Occurrence of duplication of Ace-1 has been detected in both Culex quinquefasciatus and An. gambiae [14, 28] but the lack of a specific test (enzymatic or molecular) to detect duplications has been an impediment to understanding their nature and impacts. Identification of individuals harboring duplicated alleles by designing crosses and observing progeny survival in bioassays [14] is too time-consuming to allow proper interpretation of CNV in Ace-1 RS genotypes scored using the traditional PCR–RFLP technique [29]. Indeed these represent a highly heterogeneous group, which in An. coluzzii from Tiassale (which almost all type as heterozygotes in PCR–RFLP), exhibit significantly variable bioassay survival [17]. With Ace-1 CNV apparently now spread across such a broad area of West Africa, assays giving insight into CNV variation of the kind which were evaluate here, are urgently required.

In addition to PCR–RFLP, three different molecular techniques were applied on the same mosquito specimens (either collected from field or provided from laboratory strains). TaqMan genotyping is a high throughput and highly accurate methodology widely used for detection of target site mutations in mosquitoes [30, 31]. ddPCR has been adopted for a number of applications, including studies of copy number variation involving allelic discrimination or imbalance, single cell gene expression, detection of low copy number nucleic acid targets [32, 33] and of point mutations. Though giving high precision estimation of allelic balance for heterozygotes, ddPCR cannot give quantitative insight into CNV level in homozygotes or GnSn heterozygotes with an equal allele balance. With the TaqMan method, instead of having clearly distinct expected cluster patterns [23] it was displayed a large spectral distribution of heterozygous individuals that rendered manual genotype calling of subgroups difficult. Therefore attempts have been made to automatically assign genotype using K-means on the transformed fluorescence data generated by both TaqMan and ddPCR techniques. A clear separation of heterozygous genotype subgroups was obtained, to supplement the straightforward identification of the distinct homozygous groups, and these clusters exhibited significant variation in mean CNV level assessed by the copy number detection qRTPCR (Fig. 4). This cross-comparability between techniques suggests that where separation of heterozygote sub-groups is the primary aim, TaqMan and ddPCR assays can provide useful semi-quantitative estimation of copy number variation. Most, if not all, of the susceptible homozygote individuals in this study appear to possess only a single copy of Ace-1, consistent with results from Accra, Ghana [34], therefore application of the qRTPCR assay to samples genotyping as glycine homozygotes may be a lesser priority. However to investigate the resistance consequences of variation in resistant allele copy number in resistant (serine) homozygotes, genotyping will need to be supplemented by SYBR green qPCR.

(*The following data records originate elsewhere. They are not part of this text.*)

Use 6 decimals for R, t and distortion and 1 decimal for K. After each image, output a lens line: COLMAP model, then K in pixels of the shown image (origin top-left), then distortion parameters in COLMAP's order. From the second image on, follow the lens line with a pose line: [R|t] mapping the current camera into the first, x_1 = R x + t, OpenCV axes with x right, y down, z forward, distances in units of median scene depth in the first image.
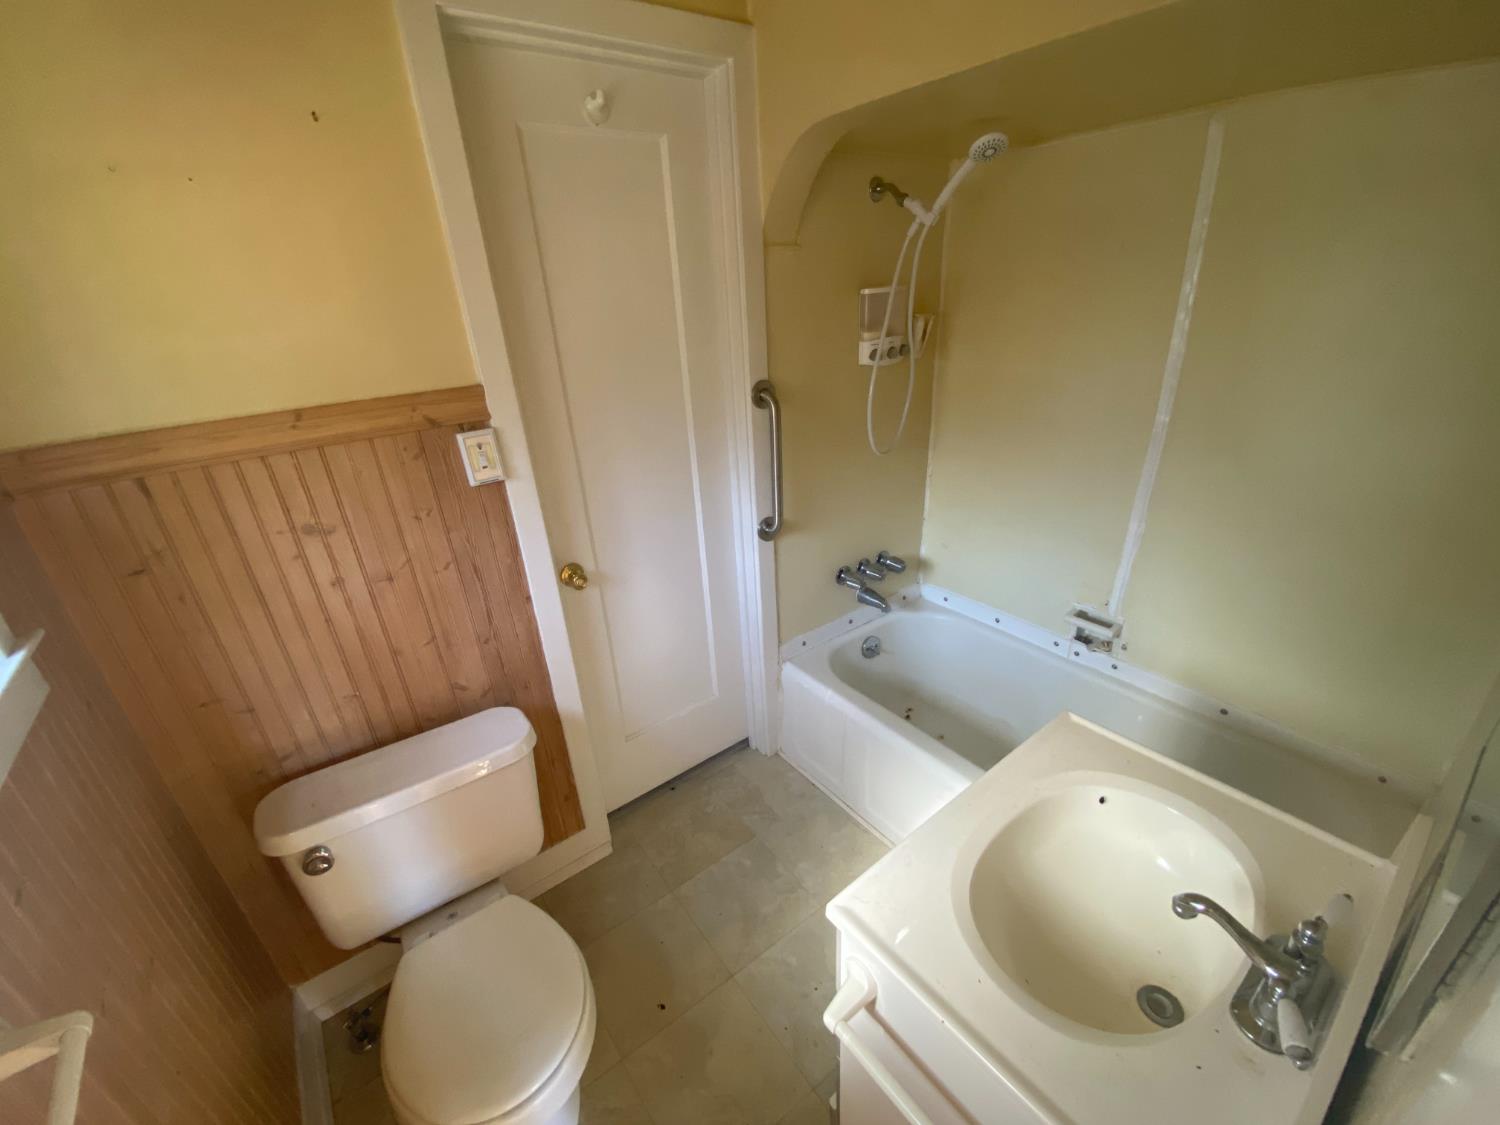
lens RADIAL K [[617.5, 0, 738.9], [0, 617.5, 570.7], [0, 0, 1]] dist [0.004109, -0.014026]
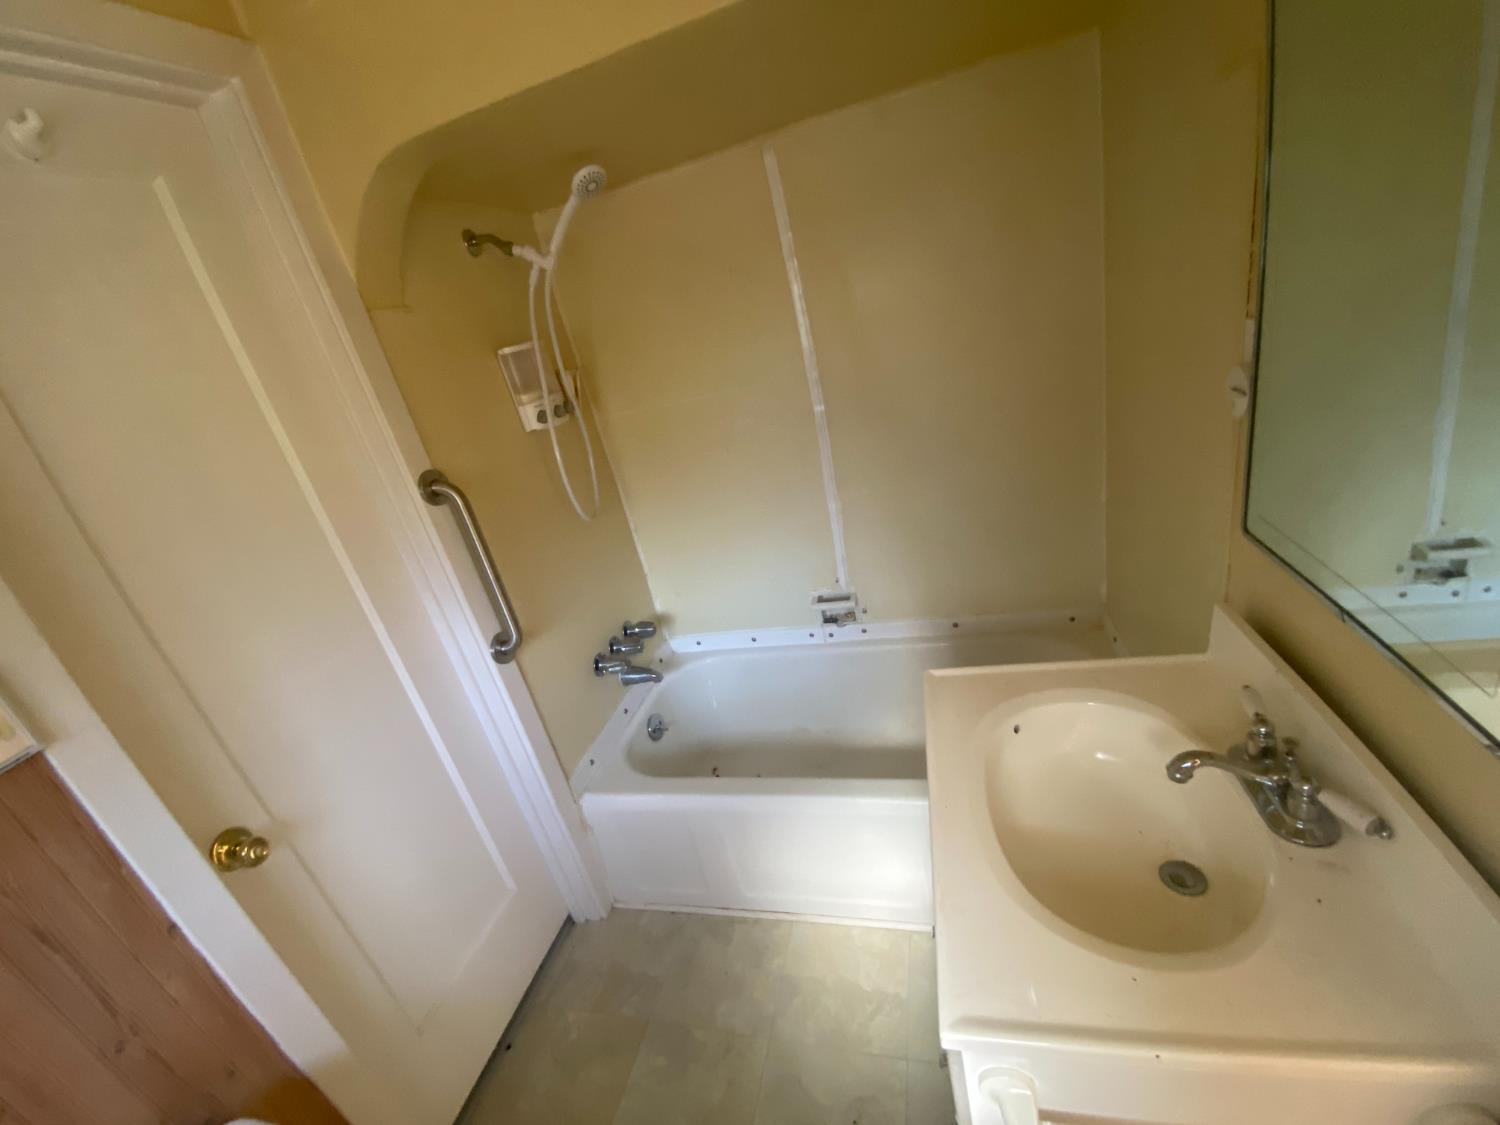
lens RADIAL K [[617.5, 0, 751.9], [0, 617.5, 562.3], [0, 0, 1]] dist [0.004109, -0.014026]
pose [[0.761974, -0.343460, 0.549027, -0.118151], [0.421861, 0.906473, -0.018414, -0.021781], [-0.491354, 0.245644, 0.835602, 0.190491]]
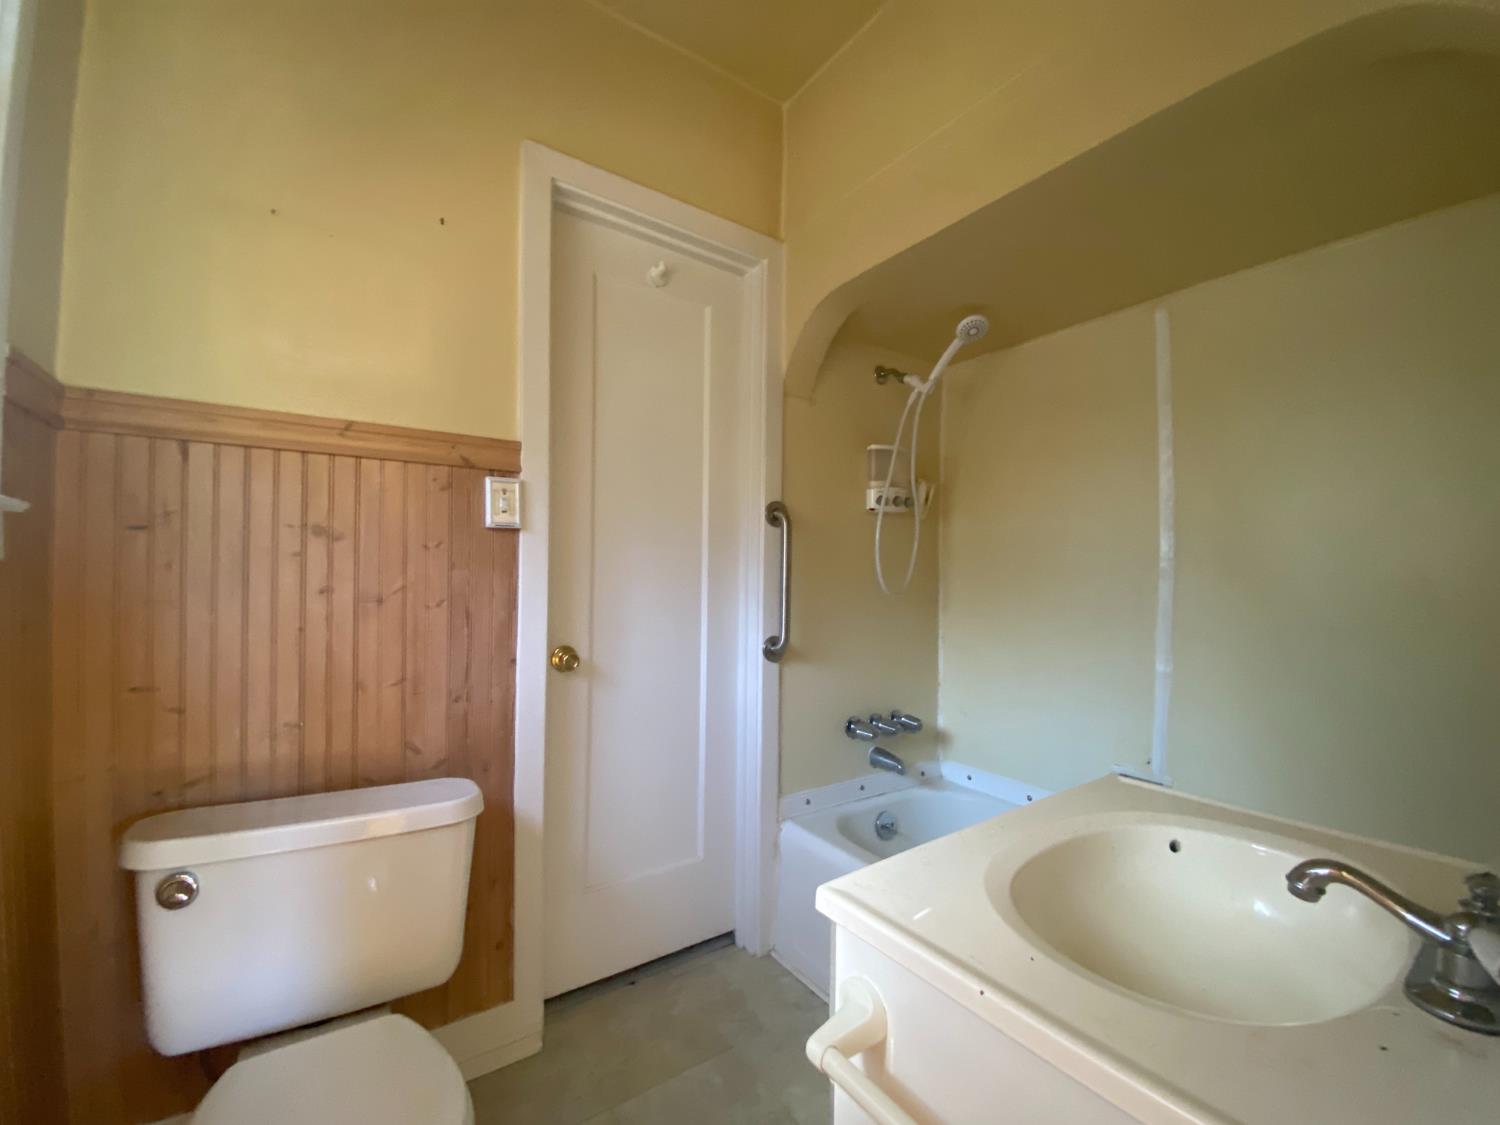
lens RADIAL K [[617.5, 0, 737.3], [0, 617.5, 567.8], [0, 0, 1]] dist [0.004109, -0.014026]
pose [[0.996379, 0.073422, -0.042871, 0.025996], [-0.084730, 0.899194, -0.429267, 0.267058], [0.007031, 0.431345, 0.902160, 0.085617]]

By interpreting each genotype cluster position in the Fig. 3 following genotype calls are suggest (see Table 2):

Table 2 Different clusters observed, with suggested genotype calls obtained from both TaqMan and ddPCR data followed by K-means clustering analysis
  • Gn: genotype cluster I = homozygous susceptible individuals (Ace-1 nSS).

  • GnS: genotype cluster II = heterozygous individuals (Ace-1 GnS).

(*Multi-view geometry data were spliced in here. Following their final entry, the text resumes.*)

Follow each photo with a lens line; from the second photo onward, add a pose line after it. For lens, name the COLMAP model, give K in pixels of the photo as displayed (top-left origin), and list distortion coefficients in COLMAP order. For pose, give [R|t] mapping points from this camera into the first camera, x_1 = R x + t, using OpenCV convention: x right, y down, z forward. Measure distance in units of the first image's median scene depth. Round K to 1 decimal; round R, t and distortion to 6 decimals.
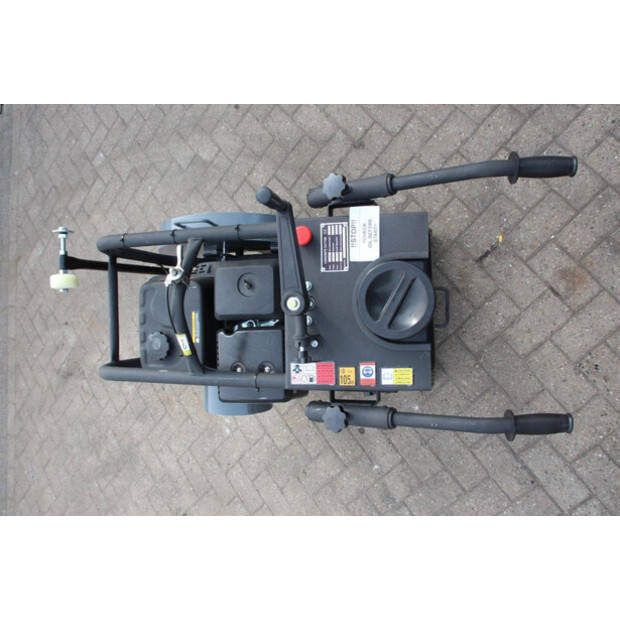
lens RADIAL K [[512.1, 0, 310.0], [0, 512.1, 310.0], [0, 0, 1]] dist [-0.176279, 0.166196]
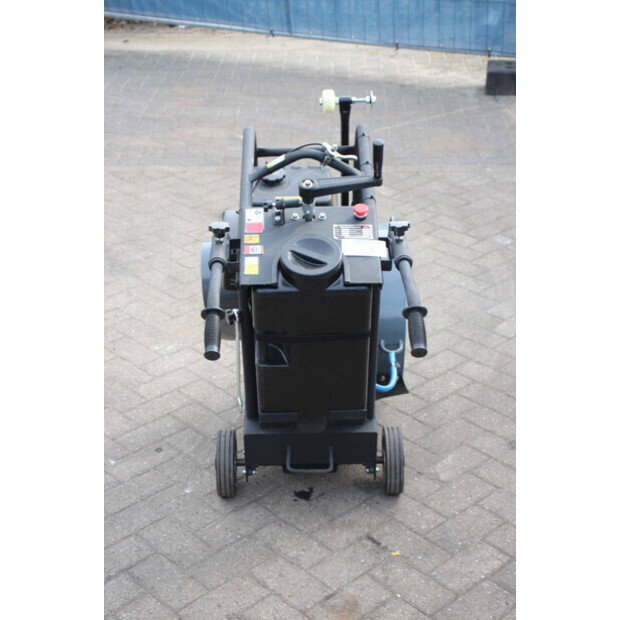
lens RADIAL K [[1117.3, 0, 310.0], [0, 1117.3, 310.0], [0, 0, 1]] dist [0.210047, 0.315153]
pose [[0.006660, 0.854132, -0.520013, 0.962799], [-0.999952, 0.009415, 0.002657, -0.012279], [0.007165, 0.519971, 0.854154, -0.745144]]
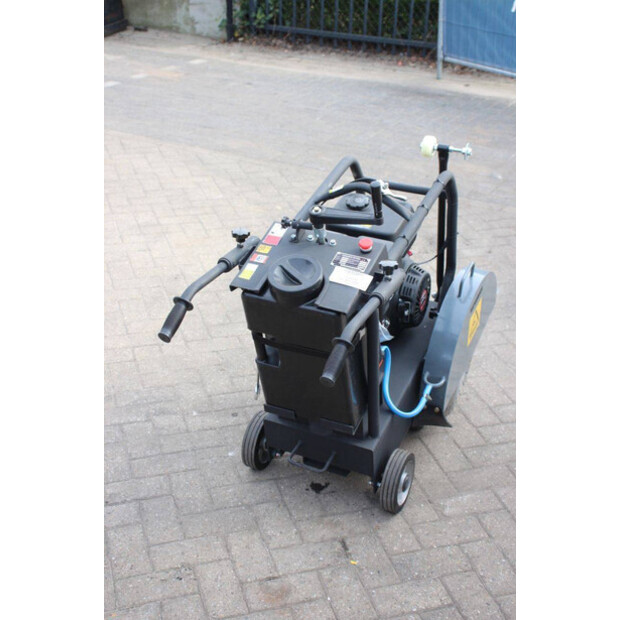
lens RADIAL K [[931.5, 0, 310.0], [0, 931.5, 310.0], [0, 0, 1]] dist [0.042738, 0.452258]
pose [[-0.383380, 0.810048, -0.443668, 0.755950], [-0.899413, -0.218253, 0.378710, -0.580150], [0.209942, 0.544231, 0.812242, -0.575301]]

  • (GS)n: genotype cluster III = heterozygous individuals (Ace-1 (GS)n).

  • GSn: genotype cluster IV = heterozygous individuals (Ace-1 GSn).

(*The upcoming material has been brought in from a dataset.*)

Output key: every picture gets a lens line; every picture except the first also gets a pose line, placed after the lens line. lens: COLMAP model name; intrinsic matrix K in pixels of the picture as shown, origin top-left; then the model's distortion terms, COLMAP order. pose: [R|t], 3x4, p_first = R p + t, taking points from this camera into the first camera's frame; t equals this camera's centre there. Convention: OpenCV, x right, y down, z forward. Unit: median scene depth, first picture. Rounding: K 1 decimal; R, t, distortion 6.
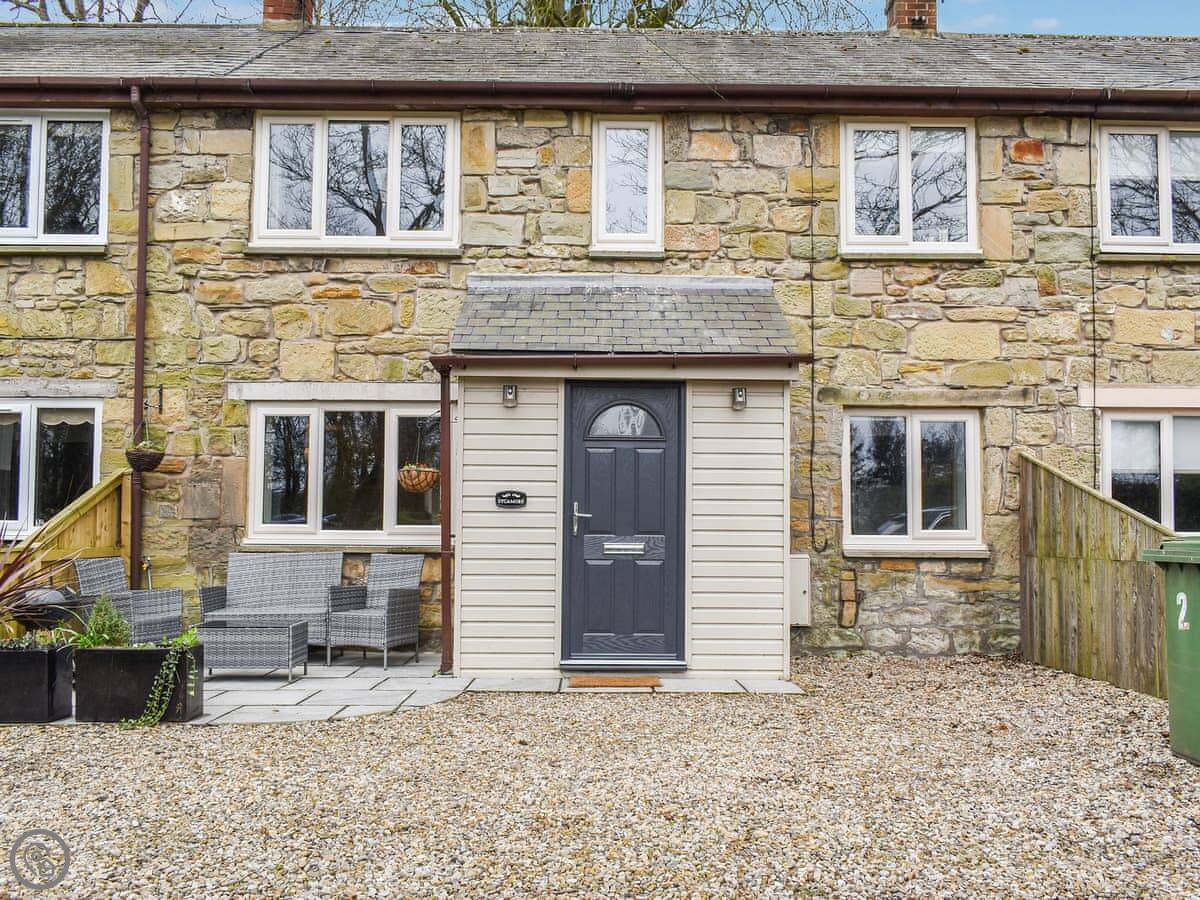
lens RADIAL K [[1035.5, 0, 600.4], [0, 1035.5, 482.8], [0, 0, 1]] dist [-0.018348, 0.001682]
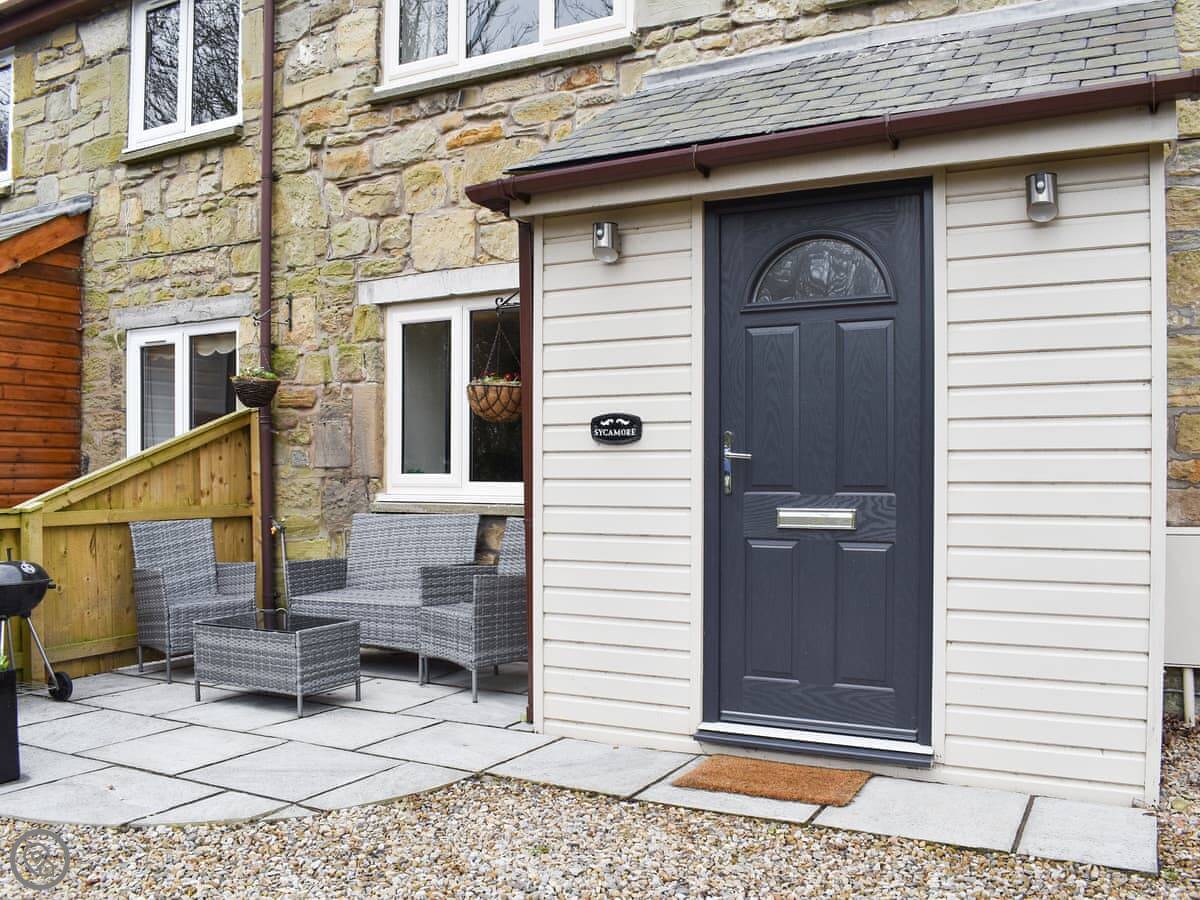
lens RADIAL K [[1073.1, 0, 601.4], [0, 1073.1, 485.8], [0, 0, 1]] dist [-0.086444, -0.003233]
pose [[0.881732, -0.001395, -0.471749, 0.151126], [0.028517, 0.998325, 0.050347, 0.014579], [0.470888, -0.057845, 0.880294, 0.406107]]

  • Sn: genotype cluster V = homozygous resistant individuals (Ace-1 Sn).

Previous studies discovered, what appeared to be rare, duplications of Ace-1 in An. gambiae (and An. coluzzii) [11, 28] via the occurrence of a resistant and two distinct susceptible alleles in sequence data from single individuals. In contrast, results of the present study indicated that duplication event is very prevalent and spans a range of possible genotypes involving multiple resistant alleles. Furthermore, the highest copy number was recorded in individuals with a strong imbalance of resistant to susceptible copies in contrast with previous findings in Culex [14]. Anopheles gambiae thus seems to exhibit far greater complexity of duplication at the Ace-1 gene.